■ Yapılacak işlem 1: Listede "Dominik Held" geçen satırdan listenin son satırı da dahil olmak üzere sonuna kadar uzanan satırları, "Verteidiger" ifadesinin adını "Abwehrspieler" olarak değiştirip başka hiçbir şeye dokunmadan yeniden yazın. Resimleri yanıta koymayın.

■ Seçilen alıntı:
━━━━
Antep'teki 'Êzidî pazarı'na 3'üncü suç duyurusu yapıldı

Antep'te DAİŞ'in " Êzîdî köle pazarı" HDP Meclis'e bir önerge ve olay hakkında 3 kez suç duyurusunda bulunmasına rağmen yetkililerden herhangi bir açıklamanın yapılamaması adeta durumun vahametini gözler önüne seriyor.

Antep'te DAİŞ'in " Êzîdî köle pazarı" kurduğu ve büro açtığına dair medyada yer alan haberlerin üzerine şu ana kadar HDP Meclis'e bir önerge ve olay hakkında 3 kez suç duyurusunda bulunmasına rağmen, yetkililerden herhangi bir açıklamanın yapılamaması adeta durumun vahametini gözler önüne seriyor.
━━━━
■ Kaynak veriler:
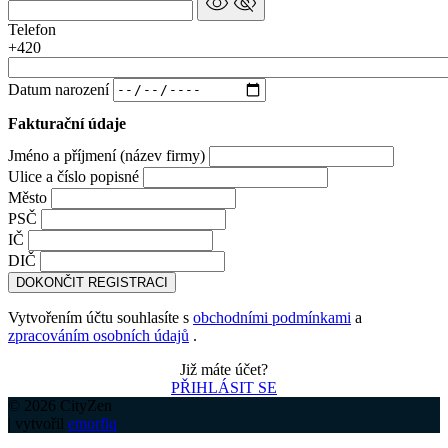
Telefon
+420
Datum narození
Fakturační údaje
Jméno a příjmení (název firmy)
Ulice a číslo popisné
Město
PSČ
IČ
DIČ
DOKONČIT REGISTRACI
Vytvořením účtu souhlasíte s
obchodními podmínkami
a
zpracováním osobních údajů
.
Již máte účet?
PŘIHLÁSIT SE
© 2026 CityZen
| vytvořil
emorfiq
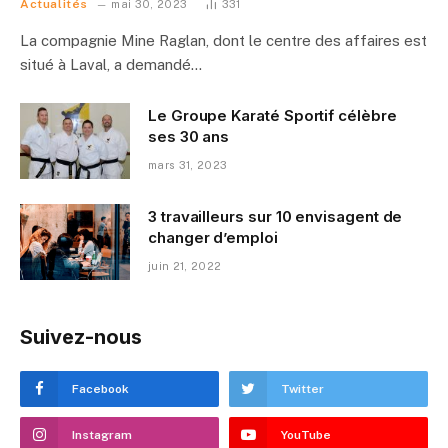
Actualités
mai 30, 2023
331
La compagnie Mine Raglan, dont le centre des affaires est
situé à Laval, a demandé…
Le Groupe Karaté Sportif célèbre
ses 30 ans
mars 31, 2023
3 travailleurs sur 10 envisagent de
changer d’emploi
juin 21, 2022
Suivez-nous
Facebook
Twitter
Instagram
YouTube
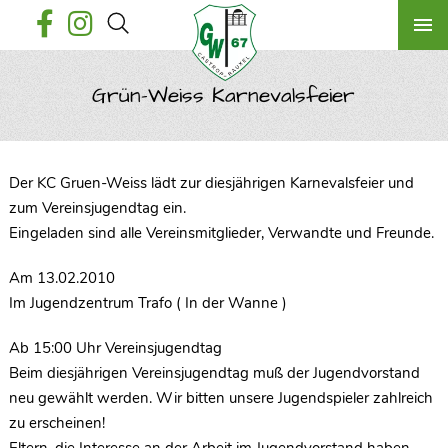
Grün-Weiss Karnevalsfeier
Der KC Gruen-Weiss lädt zur diesjährigen Karnevalsfeier und
zum Vereinsjugendtag ein.
Eingeladen sind alle Vereinsmitglieder, Verwandte und Freunde.
Am 13.02.2010
Im Jugendzentrum Trafo ( In der Wanne )
Ab 15:00 Uhr Vereinsjugendtag
Beim diesjährigen Vereinsjugendtag muß der Jugendvorstand
neu gewählt werden. Wir bitten unsere Jugendspieler zahlreich
zu erscheinen!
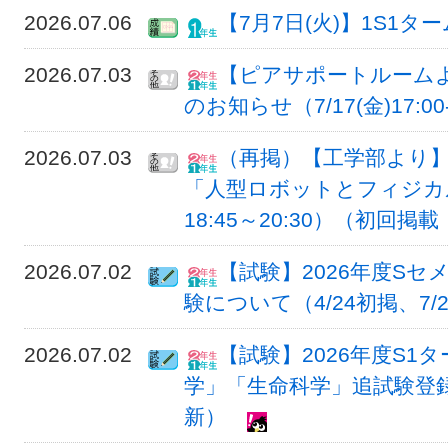
2026.07.06
【7月7日(火)】1S1
2026.07.03
【ピアサポートルーム
のお知らせ（7/17(金)17:00-
2026.07.03
（再掲）【工学部より】
「人型ロボットとフィジカル
18:45～20:30）（初回掲載
2026.07.02
【試験】2026年度Sセ
験について（4/24初掲、7/
2026.07.02
【試験】2026年度S1
学」「生命科学」追試験登録につ
新）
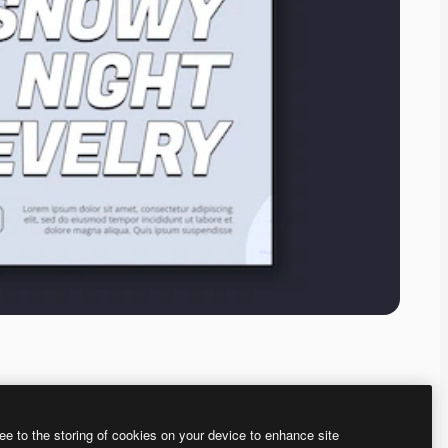
ee to the storing of cookies on your device to enhance site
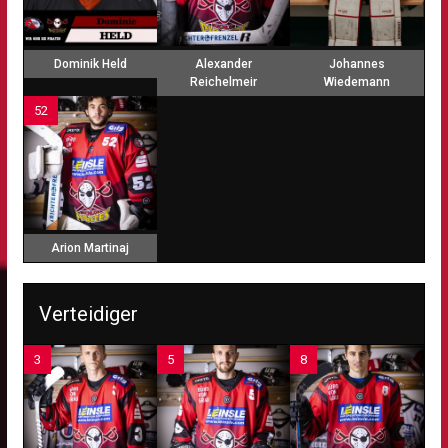
Dominik Held
Alexander
Johannes
Reichelmeir
Wiedemann
52
Arion Martinaj
Verteidiger
3
5
8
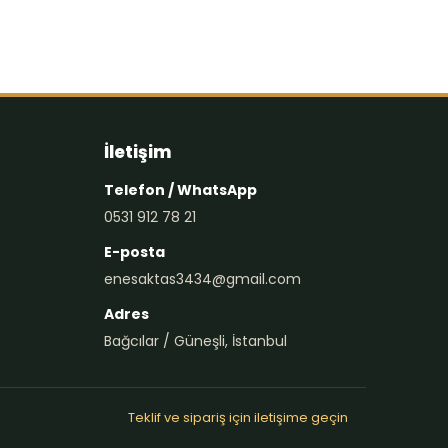
İletişim
Telefon / WhatsApp
0531 912 78 21
E-posta
enesaktas3434@gmail.com
Adres
Bağcılar / Güneşli, İstanbul
Teklif ve sipariş için iletişime geçin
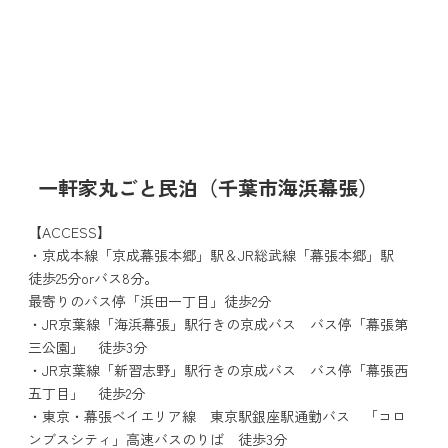
一軒家丸ごと民泊（千葉市海浜幕張）
【ACCESS】
・京成本線「京成幕張本郷」駅＆JR総武線「幕張本郷」駅
徒歩25分orバス8分。
最寄りのバス停「浜田一丁目」徒歩2分
・JR京葉線「海浜幕張」駅行きの京成バス バス停「幕張第
三公園」 徒歩3分
・JR京葉線「新習志野」駅行きの京成バス バス停「幕張西
五丁目」 徒歩2分
・東京・幕張ベイエリア線 東京駅銀座駅通勤バス 「コロ
ンブスシティ」高速バスのりば 徒歩3分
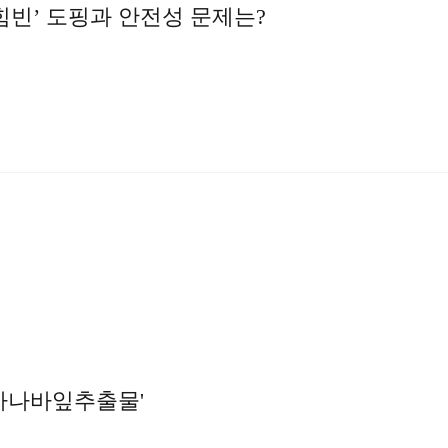
요힘빈’ 도핑과 안전성 문제는?
'바나바잎추출물'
━━━━
■ Yapılacak işlem 2:
Haberle ilgili aşağıdaki soruları yanıtlayın.
(a) Başlığa göre Êzidî pazarı için kaçıncı suç duyurusu yapıldı?
(b) Meclis'e önerge veren ve suç duyurusunda bulunan parti hangisidir?
(c) Haberlere göre DAİŞ pazarın yanı sıra ne açmıştır?

■ Yazılı yanıt 1:
Dominik Held
Alexander
Johannes
Reichelmeir
Wiedemann
52
Arion Martinaj
Abwehrspieler
3
5
8
İletişim
Telefon / WhatsApp
0531 912 78 21
E-posta
enesaktas3434@gmail.com
Adres
Bağcılar / Güneşli, İstanbul
Teklif ve sipariş için iletişime geçin
一軒家丸ごと民泊（千葉市海浜幕張）
【ACCESS】
・京成本線「京成幕張本郷」駅＆JR総武線「幕張本郷」駅
徒歩25分orバス8分。
最寄りのバス停「浜田一丁目」徒歩2分
・JR京葉線「海浜幕張」駅行きの京成バス バス停「幕張第
三公園」 徒歩3分
・JR京葉線「新習志野」駅行きの京成バス バス停「幕張西
五丁目」 徒歩2分
・東京・幕張ベイエリア線 東京駅銀座駅通勤バス 「コロ
ンブスシティ」高速バスのりば 徒歩3分
요힘빈’ 도핑과 안전성 문제는?
'바나바잎추출물'

■ Yazılı yanıt 2:
(a) 3'üncü suç duyurusu.
(b) HDP.
(c) Büro.